The purpose of detecting atypical flights or flights that deviation from an established baseline norm is to identify flights that could end up as being a high risk approach. This technique will allow detection of flights that are deviating from normal operation, but not necessarily triggering pre-defined exceedance events. The baseline will be dynamically updated as part of the raw data processing. The base line norm can be used to evaluate procedures. Comparison of the actual baseline to standard operating procedures, e.g. at what point is the landing gear in the down and locked position. This can be done for all flights or one aircraft type, or approaches to a specific airport runway.

Risk Analysis

Risk Analysis is a process that includes Risk Assessment and Risk Management. Risk Assessment is identifying hazards to a flight that may lead to an accident or at some point during flight will cause an unwanted situation that may lead to an accident. Risk is characterized in qualitative or quantitative terms. This includes the probability of an occurrence.

Risk management is the process within risk analysis that includes identifying, evaluating and implementing alternatives for mitigating risk.

FOQA II Risk Index

Airline managers must on a daily basis be kept abreast of the risk to the passengers and the fleet of aircraft being operated. FOQA II will provide the tools to do so by creating a Risk Index for each airport and runway based on flights flown over a period of time.

AlliedSignal CWI^TM

(Cockpit Workload Index)

This program is in the development phase.

The AlliedSignal CWI^TM creates an index for each approach flown to an airport and runway. Assessing flight guidance of the aircraft and crew actions in the cockpit needed to operate the aircraft. Each critical milestone is weighted based on criticality and time detected before actual touchdown on the runway the aircraft was set up to land on. By comparing CWI from different flights, it may be determined why cockpit workload is high under certain conditions.

How is this done? We need all the in-flight recorded raw data to determine what environment that the pilots have in the cockpit. The process could begin at 10,000' or FL100. That is where most airlines define the cockpit as sterile until parked at the gate. This is where the workload increases and risk is increased also. The CWI will be a compilation of certain milestones during the descent, approach and land phase. The milestones could be by actions by the pilots in connection with the guidance of the aircraft or could be maneuvering of the aircraft in accordance with instructions given to the autoflight system. Checklist items will also be determined as milestones. Are some checklist items performed late and shortly before touchdown?

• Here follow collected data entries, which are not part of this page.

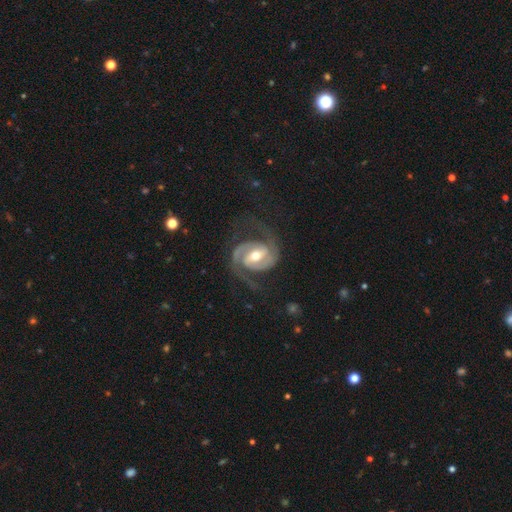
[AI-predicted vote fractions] smooth-or-featured: featured or disk: 92% | star or artifact: 4% | smooth: 4%
  disk-edge-on: no: 98% | yes: 2%
    bar: weak: 44% | strong: 35% | no: 21%
    has-spiral-arms: yes: 98% | no: 2%
      spiral-winding: medium: 54% | tight: 32% | loose: 14%
      spiral-arm-count: 2: 92% | 3: 3% | can't tell: 2% | 1: 1% | 4: 1% | more than 4: 1%
    bulge-size: moderate: 70% | small: 23% | large: 5% | none: 1% | dominant: 1%
  merging: none: 75% | minor disturbance: 14% | major disturbance: 10% | merger: 1%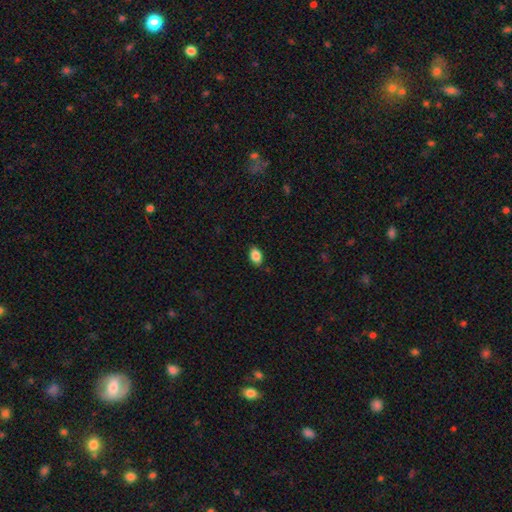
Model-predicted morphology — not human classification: Smooth or featured?
  - smooth: 87% *
  - star or artifact: 8%
  - featured or disk: 5%
How rounded?
  - in between: 88% *
  - round: 11%
  - cigar-shaped: 2%
Merging?
  - none: 87% *
  - minor disturbance: 10%
  - major disturbance: 2%
  - merger: 1%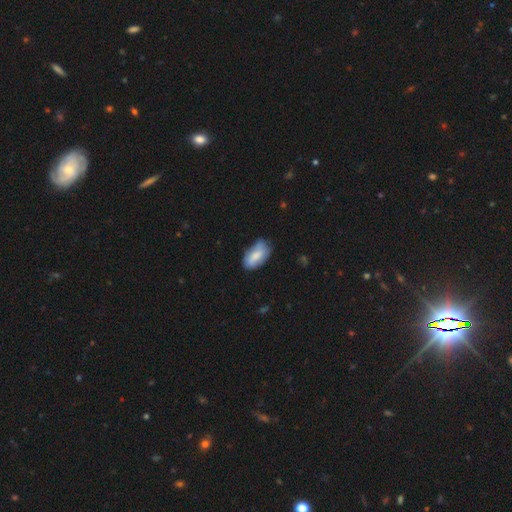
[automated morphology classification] This is likely a smooth galaxy (78%). How rounded: clearly in between (94%). Merging: likely none (63%).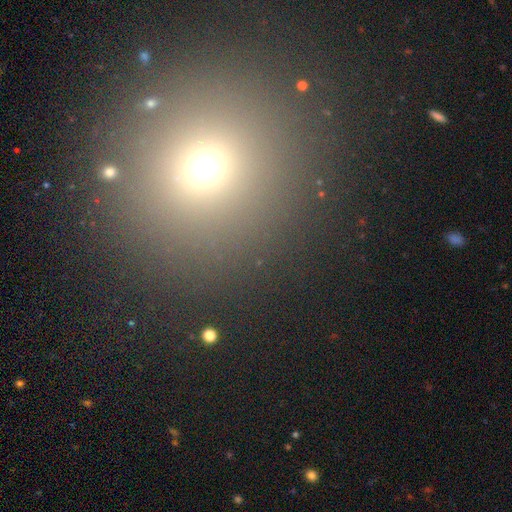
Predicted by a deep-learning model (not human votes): Smooth or featured: smooth — 63% (star or artifact — 29%)
How rounded: round — 91% (in between — 8%)
Merging: none — 88% (minor disturbance — 6%)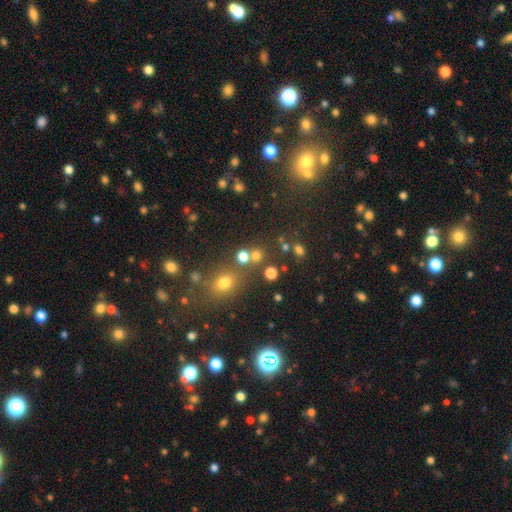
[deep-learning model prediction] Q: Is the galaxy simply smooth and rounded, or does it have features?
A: smooth — 71%.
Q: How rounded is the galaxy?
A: round — 86%.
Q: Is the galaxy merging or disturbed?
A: none — 69%.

If the items are performed late this could be an indication of high workload or that something was not quite normal during the approach.

Milestones (routine event snapshots) typical examples:

· Abnormal switch position for phase of flight

· Late descent compared to distance/time to touchdown

· Late ILS localizer and/or glide slope capture or late turn onto final

· Large heading change below a specific height

· Low energy and high speed

· Late landing configuration of the aircraft

· Weather, turbulence, icing

· Abnormal configuration or any aircraft system fault configuration

· Abnormal high power setting for flight condition

· Unstable heading

· Checklist items late completion

· Missed approach and pull-up

The CWI will be available for analysis on a daily basis for each flight. The CWI will identify runways that have a high index value for further investigation. The analyst might look for contributing factors such as weather, time of day or traffic congestion. Or compare flights of similar high CWI and identify similarities.

CONCLUSIONS

Information gathering for the purpose of doing airline risk management is a daunting task. Information is gathered to prevent certain events from happen.

The aviation industry is battling our friend Murphy. Recent technology advances allow us to more fully evaluate the man machine interface - the Human Factor.

High workload in a cockpit constitutes a high risk and high probability of an accident. When, due to high workload, the normal and trained interaction between the captain and co-pilot is degraded the risk of an accident can become unacceptably high. By analyzing flight guidance, determination may be made, why under certain conditions cockpit workload is high, determination of casual factors can be made and action through training, procedures and system design can be taken to prevent future accidents.

Can we afford not to, I think not!